## Task requirements
Collect every line of the material that contains the word "instances".
------------------------------------------------------------------------
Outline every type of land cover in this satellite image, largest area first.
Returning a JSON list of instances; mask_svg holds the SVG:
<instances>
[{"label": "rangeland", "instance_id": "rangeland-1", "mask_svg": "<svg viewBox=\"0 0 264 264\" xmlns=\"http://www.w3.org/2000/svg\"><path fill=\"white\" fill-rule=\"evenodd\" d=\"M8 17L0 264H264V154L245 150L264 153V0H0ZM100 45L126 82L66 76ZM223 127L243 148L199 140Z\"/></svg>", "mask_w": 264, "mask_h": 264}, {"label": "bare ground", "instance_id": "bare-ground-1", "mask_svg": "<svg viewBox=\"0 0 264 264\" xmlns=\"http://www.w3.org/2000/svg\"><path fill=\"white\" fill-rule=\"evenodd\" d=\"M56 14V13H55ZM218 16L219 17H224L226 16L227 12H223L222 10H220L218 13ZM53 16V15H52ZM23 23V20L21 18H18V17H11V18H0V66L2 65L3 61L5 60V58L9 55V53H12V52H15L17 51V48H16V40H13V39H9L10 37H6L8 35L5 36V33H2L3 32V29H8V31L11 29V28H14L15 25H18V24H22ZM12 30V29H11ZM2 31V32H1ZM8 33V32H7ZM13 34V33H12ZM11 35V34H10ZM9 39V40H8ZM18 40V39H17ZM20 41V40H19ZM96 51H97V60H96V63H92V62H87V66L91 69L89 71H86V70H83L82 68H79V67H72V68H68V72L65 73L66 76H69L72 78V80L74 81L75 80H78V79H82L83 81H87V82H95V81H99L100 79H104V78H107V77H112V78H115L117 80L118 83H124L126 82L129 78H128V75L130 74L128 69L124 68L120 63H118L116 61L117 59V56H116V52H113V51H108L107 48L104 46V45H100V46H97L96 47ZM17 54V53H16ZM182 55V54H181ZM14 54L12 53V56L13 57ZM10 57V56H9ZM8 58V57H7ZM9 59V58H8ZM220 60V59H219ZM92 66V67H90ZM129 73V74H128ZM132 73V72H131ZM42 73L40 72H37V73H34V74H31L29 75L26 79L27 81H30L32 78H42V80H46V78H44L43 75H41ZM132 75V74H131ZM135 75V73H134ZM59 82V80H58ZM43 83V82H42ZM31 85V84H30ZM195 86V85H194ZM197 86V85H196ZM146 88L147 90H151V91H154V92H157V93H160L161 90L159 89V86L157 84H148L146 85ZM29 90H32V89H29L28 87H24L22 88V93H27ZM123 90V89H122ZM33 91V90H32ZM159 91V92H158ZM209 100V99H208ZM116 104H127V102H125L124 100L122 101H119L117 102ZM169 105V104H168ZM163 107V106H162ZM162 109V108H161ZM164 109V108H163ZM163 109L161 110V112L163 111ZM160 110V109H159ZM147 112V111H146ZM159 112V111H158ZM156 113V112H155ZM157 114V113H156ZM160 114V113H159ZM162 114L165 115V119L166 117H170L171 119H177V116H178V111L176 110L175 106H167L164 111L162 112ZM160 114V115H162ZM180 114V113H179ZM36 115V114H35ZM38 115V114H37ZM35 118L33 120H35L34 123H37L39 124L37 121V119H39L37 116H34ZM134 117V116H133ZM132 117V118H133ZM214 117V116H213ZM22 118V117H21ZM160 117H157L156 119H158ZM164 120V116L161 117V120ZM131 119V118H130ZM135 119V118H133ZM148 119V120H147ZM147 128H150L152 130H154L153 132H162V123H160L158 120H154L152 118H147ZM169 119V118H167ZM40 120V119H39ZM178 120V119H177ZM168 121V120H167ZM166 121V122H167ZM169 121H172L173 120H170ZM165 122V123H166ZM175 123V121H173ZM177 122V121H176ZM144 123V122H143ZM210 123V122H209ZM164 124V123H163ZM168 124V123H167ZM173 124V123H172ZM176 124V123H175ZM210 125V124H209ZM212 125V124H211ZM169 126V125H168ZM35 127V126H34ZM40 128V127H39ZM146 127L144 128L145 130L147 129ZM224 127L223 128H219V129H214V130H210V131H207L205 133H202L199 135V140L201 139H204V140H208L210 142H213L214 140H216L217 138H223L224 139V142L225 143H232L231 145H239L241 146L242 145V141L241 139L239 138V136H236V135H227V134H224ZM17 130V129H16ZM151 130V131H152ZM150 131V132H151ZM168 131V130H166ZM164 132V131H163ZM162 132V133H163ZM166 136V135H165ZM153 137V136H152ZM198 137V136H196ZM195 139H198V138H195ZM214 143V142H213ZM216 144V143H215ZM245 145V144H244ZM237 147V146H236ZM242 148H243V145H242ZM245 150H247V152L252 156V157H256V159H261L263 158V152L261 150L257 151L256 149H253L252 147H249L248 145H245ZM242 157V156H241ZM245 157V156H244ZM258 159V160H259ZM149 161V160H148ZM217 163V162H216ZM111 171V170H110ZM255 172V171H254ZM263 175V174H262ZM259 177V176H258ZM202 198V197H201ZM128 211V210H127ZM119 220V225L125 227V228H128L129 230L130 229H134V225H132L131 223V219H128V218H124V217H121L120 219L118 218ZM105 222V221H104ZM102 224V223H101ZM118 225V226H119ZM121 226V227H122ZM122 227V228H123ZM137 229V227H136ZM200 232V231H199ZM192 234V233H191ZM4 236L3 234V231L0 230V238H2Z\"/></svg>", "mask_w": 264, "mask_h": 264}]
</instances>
------------------------------------------------------------------------
## Completed task
Returning a JSON list of instances; mask_svg holds the SVG:
<instances>
</instances>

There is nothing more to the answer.